Understanding Tonsil Stones Removal and Impact on Tonsil Polyps in Children


During the colder months of the year, it is not uncommon to experience complications with throat pain. For most children, the complications with throat pain are attributed to a viral or bacterial infection that can be treated with medications, or resolve spontaneously. If you have a child who seems to suffer from recurring throat complications, it may be prudent to ask your physician if the risk is associated with tonsil polyps – a rare form of health risk in children.

These polyps are a common health risk in older adults who have suffered from many years of tonsillitis and throat ailments. In children, however, the onset of polyps is often not common and, in many cases, a pediatrician will overlook this as a potential diagnosis. If your child has had frequent throat infections, and if the tonsils are inflamed, then tonsil polyps and throat polyps could be a health issue worth addressing.
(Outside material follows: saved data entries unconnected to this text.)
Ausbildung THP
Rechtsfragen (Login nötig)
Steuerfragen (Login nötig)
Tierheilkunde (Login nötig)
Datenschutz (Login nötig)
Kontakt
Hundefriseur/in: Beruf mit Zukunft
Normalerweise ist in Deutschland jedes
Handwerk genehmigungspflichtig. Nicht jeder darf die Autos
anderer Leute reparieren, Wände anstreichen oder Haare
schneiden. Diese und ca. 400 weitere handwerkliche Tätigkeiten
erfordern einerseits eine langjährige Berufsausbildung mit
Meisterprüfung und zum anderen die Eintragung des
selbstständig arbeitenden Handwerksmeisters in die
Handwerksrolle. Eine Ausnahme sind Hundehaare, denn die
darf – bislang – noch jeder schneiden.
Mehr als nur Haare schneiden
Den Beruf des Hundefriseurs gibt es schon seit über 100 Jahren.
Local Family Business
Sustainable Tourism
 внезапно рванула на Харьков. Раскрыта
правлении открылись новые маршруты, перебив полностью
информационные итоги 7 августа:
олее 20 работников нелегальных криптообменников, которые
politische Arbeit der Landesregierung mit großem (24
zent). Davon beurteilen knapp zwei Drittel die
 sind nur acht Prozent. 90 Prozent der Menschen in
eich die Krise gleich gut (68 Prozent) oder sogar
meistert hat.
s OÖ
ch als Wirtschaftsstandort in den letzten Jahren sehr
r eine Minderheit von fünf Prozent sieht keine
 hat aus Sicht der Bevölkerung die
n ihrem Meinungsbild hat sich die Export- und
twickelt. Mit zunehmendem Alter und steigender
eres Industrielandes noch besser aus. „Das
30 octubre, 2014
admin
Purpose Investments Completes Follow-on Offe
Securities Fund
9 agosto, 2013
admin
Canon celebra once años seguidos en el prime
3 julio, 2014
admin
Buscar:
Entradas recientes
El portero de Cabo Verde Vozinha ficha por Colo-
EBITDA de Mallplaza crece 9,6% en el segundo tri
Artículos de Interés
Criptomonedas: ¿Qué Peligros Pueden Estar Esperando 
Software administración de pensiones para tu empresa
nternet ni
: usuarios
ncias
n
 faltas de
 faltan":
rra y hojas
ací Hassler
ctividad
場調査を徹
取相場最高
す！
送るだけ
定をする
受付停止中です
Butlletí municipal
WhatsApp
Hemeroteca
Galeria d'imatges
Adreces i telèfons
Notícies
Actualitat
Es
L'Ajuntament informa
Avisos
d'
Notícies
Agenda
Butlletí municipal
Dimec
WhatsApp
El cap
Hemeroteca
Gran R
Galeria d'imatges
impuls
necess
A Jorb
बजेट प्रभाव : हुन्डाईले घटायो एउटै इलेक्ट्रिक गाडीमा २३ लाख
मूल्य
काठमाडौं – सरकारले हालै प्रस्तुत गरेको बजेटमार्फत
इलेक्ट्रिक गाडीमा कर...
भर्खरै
When evaluating your child for tonsil polyps, clinical examination will be done but will not reveal the whole picture. To adequately determine if your child has polyps in the throat or tonsils, endoscopy or MRI study of the head and neck should be performed. While some children develop tonsil stones, these are not the polyps but tonsil stone removal should be considered before further assessing a polyp complication.

Tonsil stone removal is a simple process that can be done in the doctor’s office or, in some cases, your pediatrician may recommend a complete tonsillectomy. The advantage to a tonsillectomy, for many children, lies in the removal of not only the tonsil stones but also the removal of any tonsil polyps. If you opt for this surgical procedure, be sure that you child’s pediatrician has ruled out the presence of throat polyps as this will require another form of aggressive care.

Tonsil and throat infections are a common part of human illness and, in children, can be quite frequent. Not all throat and tonsil infections are related to stones and polyps but, when the condition is recurring, your pediatrician to confirm or rule out the health risk as a possible concern. In treating the polyps’ condition early, your child will have a more health throat and neck outcome in the years thereafter.